- _Records from a dataset_

━━━━━━━━━━━━━━━━━━━━

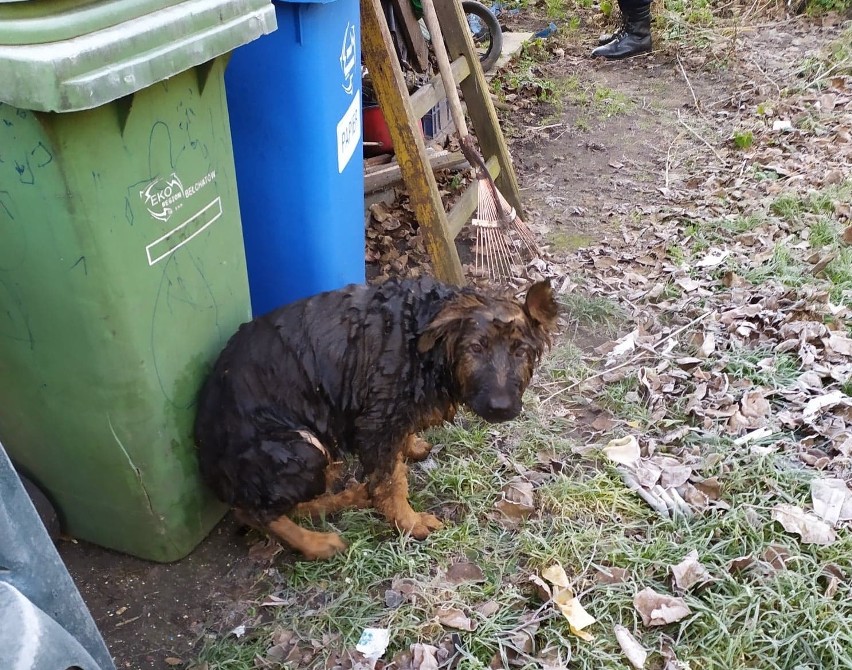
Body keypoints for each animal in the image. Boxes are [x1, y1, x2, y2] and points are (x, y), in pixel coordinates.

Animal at [195, 278, 560, 560]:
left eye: (520, 351)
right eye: (475, 348)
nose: (501, 407)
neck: (424, 341)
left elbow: (398, 455)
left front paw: (411, 446)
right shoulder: (377, 424)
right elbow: (391, 481)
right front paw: (410, 523)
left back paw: (350, 497)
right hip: (298, 448)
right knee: (254, 510)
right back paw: (316, 543)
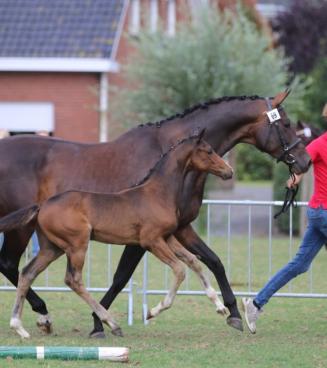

━━━━━━━━━━━━━━━━━━━━

Please go over the data above and copy each line with "right" in it.

- _Solved problem_
right eye: (475, 348)
right shoulder: (377, 424)
right elbow: (391, 481)
right front paw: (410, 523)
right hip: (298, 448)
right knee: (254, 510)
right back paw: (316, 543)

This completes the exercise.